“My office first insisted that Greyhound make these corporate reforms in 2019,” Ferguson said. His office then launched a lawsuit against the company last year. “If Greyhound had simply accepted our reasonable demand, they would have avoided a lawsuit,” he continued. “Now, on the eve of trial, Greyhound’s evasion has come to an end, and now it must pay $2 million for the harm it caused Washingtonians.”
Ferguson’s lawsuit cited numerous examples of travelers harassed by warrantless agents, including a Deferred Action for Childhood Arrivals recipient traveling with his dad back in 2018 and a stand-up comic returning home from a gig the following year. Mohanad Elshieky, an asylee originally from Libya, was accused by agents of faking his documents. Agents have even harassed passengers about their immigration status because their “shoes looked suspicious,” American Civil Liberties Union affiliates have said.

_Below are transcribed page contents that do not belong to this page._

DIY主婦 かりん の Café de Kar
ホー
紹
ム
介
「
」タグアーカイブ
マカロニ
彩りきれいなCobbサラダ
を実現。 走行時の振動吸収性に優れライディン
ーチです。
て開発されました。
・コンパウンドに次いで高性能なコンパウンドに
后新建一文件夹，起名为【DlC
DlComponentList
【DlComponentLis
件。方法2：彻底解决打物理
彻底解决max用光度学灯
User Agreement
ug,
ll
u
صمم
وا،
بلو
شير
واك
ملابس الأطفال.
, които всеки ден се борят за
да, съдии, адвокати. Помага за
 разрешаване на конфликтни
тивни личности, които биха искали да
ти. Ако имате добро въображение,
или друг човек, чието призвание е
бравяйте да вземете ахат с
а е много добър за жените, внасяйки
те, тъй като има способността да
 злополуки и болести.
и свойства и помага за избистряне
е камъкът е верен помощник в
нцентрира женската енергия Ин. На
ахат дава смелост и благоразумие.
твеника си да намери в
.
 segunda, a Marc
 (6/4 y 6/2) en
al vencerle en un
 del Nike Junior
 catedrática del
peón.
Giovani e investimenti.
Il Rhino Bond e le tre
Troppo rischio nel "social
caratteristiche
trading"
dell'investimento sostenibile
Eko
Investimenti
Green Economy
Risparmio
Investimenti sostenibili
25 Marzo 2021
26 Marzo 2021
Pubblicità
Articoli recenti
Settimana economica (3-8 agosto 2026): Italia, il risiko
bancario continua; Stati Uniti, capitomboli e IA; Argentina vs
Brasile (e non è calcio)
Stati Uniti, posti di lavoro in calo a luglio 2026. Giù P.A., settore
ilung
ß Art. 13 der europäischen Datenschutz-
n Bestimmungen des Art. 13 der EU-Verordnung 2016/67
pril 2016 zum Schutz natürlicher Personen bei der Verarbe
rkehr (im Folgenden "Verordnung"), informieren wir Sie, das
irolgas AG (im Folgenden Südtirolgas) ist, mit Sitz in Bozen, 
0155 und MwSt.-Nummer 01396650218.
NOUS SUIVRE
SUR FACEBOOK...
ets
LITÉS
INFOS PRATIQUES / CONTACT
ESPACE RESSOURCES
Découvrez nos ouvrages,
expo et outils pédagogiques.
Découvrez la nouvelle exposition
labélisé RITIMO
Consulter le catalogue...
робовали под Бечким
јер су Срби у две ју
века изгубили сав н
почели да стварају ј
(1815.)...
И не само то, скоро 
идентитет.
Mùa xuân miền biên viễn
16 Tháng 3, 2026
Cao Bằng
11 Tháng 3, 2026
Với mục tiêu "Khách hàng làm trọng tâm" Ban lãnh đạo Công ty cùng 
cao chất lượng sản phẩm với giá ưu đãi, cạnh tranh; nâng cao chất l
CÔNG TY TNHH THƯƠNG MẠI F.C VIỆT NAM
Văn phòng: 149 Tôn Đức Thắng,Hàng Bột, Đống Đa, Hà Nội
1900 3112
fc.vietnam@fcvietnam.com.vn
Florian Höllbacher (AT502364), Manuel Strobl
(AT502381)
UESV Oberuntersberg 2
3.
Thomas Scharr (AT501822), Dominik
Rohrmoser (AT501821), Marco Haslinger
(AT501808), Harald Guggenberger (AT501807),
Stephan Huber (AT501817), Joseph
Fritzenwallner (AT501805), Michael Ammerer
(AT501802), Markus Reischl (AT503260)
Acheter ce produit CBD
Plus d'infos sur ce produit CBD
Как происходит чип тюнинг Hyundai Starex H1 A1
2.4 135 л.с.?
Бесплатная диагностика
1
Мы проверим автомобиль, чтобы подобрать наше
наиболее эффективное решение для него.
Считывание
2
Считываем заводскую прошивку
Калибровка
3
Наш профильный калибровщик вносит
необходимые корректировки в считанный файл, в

Border Patrol has always felt in the right to harass passengers, citing an “obscure law” that they believe gives them the right to demand to see the papers of anyone within 100 miles of a border. Greyhound had long said the company had to cooperate with warrantless searches until the Associated Press last year reported on an internal CBP memo that stated otherwise. Greyhound’s public stance then appeared to change, but actually didn’t, Ferguson’s office said.
“Despite its public statements, Greyhound continued to refuse to provide adequate notice to its customers about the risk that they will be subjected to warrantless and suspicionless searches. Greyhound continued to wrongly argue that the company had no choice but to allow federal immigration officials to board its buses and conduct the sweeps, even though the company has long been aware that CPB’s own materials contradict their position.”
Ferguson’s office said that under the settlement, Greyhound must “[c]reate a clear corporate policy that denies CBP agents permission to board its buses without warrants or reasonable suspicion in the State of Washington,” train drivers on communicating this to agents (their training is a whole different issue, but keep reading), “[p]rovide placards for its drivers to give to immigration agents stating that Greyhound does not consent to immigration agents boarding its buses to conduct warrantless or suspicionless searches,” a complaint procedure for harassed customers, and notification of these complaints to the attorney general’s office. His office is also putting out a call for other customers harass by border agents:
“Greyhound has an obligation to its customers—an obligation it cannot set aside so immigration agents can go on fishing expeditions aboard its buses,” Ferguson continued. But Greyhound’s customers can’t be harassed without help. There needs to be accountability when it comes to border agents, who in just a handful of examples have harassed Latinas grocery shopping and Iranian Americans returning from a concert, and more recently abused Haitian asylum-seekers and migrants at the southern border. Department of Homeland Security Sec. Alejandro Mayorkas said in response that the administration will halt the use of horses, but that’s a superficial fix because it’s the agents and their toxic, violent, and lawless culture that are the root of the problem.
“This is a moment to hold DHS accountable for atrocities that have been happening for decades at this point,” UndocuBlack Network policy and advocacy director Breanne J. Palmer told The Grio. The organization filed a complaint against the Biden administration over Haitian abuses alongside African Communities Together, Black Alliance for Just Immigration, and Haitian Bridge Alliance. “The photos that we are seeing are one example of the horrendous mistreatment that all immigrants face, but especially Black immigrants in custody.”